## Data section:
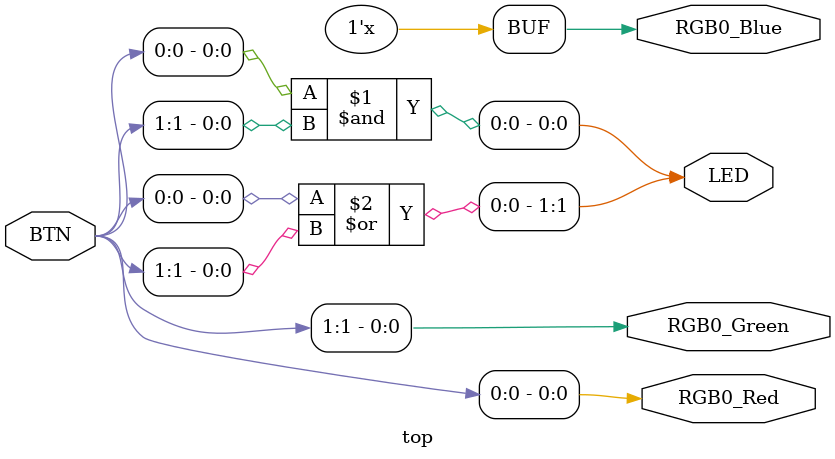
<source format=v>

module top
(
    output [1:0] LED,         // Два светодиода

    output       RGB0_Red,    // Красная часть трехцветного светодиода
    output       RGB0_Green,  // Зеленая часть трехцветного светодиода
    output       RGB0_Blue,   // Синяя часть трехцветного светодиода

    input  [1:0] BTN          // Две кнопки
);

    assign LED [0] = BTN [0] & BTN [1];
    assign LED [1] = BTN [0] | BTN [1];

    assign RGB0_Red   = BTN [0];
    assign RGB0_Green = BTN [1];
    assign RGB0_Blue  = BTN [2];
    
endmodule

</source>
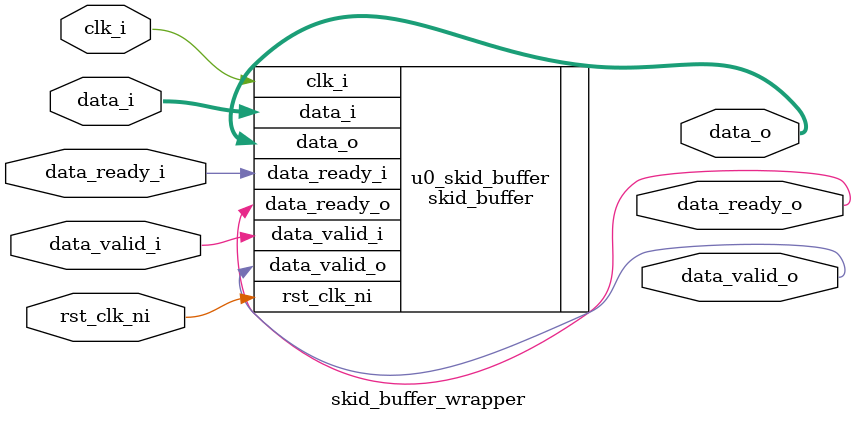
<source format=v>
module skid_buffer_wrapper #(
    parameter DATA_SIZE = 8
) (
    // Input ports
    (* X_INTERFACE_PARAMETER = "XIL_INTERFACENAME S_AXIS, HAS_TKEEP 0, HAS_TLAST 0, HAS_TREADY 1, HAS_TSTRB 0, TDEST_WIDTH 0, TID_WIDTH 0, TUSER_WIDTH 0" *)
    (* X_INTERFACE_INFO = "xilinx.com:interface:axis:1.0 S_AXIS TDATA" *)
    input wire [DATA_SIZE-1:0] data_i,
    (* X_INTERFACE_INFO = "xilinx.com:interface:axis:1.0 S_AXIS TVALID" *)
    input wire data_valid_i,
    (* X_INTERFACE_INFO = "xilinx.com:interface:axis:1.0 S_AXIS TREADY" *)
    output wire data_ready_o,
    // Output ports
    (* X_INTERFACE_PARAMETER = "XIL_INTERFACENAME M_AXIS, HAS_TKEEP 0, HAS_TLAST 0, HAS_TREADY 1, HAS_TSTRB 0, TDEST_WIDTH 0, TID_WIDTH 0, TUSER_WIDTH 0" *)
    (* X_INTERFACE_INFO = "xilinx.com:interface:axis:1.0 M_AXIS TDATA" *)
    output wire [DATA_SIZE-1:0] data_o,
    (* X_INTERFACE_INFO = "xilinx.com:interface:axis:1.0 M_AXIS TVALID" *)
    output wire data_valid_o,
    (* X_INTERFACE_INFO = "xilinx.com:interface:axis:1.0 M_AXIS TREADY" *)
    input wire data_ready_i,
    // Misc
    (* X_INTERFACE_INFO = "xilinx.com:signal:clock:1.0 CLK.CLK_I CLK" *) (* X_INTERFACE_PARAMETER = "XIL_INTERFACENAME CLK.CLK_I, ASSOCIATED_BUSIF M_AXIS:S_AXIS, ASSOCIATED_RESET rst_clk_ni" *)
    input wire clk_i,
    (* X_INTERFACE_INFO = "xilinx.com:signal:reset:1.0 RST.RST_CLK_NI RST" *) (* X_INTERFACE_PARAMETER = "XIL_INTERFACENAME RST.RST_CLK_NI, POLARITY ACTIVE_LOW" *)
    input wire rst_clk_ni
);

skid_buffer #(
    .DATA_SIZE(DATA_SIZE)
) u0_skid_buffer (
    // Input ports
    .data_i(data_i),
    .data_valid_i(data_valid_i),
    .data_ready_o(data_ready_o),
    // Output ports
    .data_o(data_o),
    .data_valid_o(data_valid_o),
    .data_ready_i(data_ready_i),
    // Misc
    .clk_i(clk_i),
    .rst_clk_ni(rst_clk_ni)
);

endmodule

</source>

...

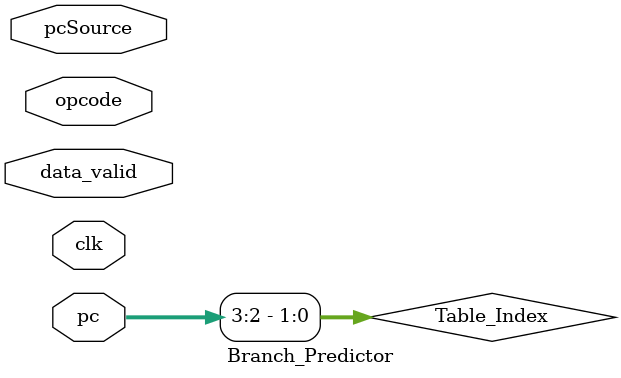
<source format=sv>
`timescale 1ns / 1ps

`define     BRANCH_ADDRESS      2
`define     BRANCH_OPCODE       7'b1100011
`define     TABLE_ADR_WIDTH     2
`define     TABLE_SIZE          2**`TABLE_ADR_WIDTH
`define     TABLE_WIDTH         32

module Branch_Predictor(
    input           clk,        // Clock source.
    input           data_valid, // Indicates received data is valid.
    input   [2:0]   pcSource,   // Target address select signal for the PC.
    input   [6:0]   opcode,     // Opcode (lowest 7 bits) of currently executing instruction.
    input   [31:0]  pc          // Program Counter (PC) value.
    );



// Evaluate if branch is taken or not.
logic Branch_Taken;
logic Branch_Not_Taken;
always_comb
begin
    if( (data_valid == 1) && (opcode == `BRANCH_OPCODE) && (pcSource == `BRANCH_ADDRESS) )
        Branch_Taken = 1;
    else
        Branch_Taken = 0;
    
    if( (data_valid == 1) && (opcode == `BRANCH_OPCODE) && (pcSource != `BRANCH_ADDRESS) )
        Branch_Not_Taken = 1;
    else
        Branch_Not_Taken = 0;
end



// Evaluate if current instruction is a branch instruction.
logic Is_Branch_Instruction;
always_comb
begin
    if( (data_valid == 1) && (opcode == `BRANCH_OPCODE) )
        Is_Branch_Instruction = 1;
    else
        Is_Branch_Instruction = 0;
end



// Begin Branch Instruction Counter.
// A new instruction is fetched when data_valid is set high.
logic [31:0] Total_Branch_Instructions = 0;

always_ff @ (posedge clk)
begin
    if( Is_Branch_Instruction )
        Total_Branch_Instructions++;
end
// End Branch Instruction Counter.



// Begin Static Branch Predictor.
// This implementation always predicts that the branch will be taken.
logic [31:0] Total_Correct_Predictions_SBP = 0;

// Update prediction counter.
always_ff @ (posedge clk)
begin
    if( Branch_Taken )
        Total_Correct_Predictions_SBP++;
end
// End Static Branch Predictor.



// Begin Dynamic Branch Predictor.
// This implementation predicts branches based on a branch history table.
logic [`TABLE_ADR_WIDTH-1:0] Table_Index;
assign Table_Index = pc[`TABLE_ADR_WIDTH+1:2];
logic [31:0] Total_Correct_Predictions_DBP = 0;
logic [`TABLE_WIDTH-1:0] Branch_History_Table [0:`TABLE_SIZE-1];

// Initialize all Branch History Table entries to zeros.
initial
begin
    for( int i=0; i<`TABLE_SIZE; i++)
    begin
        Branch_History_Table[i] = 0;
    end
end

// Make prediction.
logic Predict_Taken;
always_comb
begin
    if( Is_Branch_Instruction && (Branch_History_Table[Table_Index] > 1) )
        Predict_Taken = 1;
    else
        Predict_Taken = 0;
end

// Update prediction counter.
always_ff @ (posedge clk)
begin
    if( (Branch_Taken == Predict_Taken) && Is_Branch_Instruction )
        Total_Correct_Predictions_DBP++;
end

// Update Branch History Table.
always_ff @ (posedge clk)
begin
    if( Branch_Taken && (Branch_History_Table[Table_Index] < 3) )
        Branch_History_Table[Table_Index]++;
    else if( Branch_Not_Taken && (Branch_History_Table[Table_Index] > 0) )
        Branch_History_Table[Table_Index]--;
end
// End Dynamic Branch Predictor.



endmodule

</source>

## Task item:
Copy every line from the records above that contains the word "TDATA".

## Result:
    (* X_INTERFACE_INFO = "xilinx.com:interface:axis:1.0 S_AXIS TDATA" *)
    (* X_INTERFACE_INFO = "xilinx.com:interface:axis:1.0 M_AXIS TDATA" *)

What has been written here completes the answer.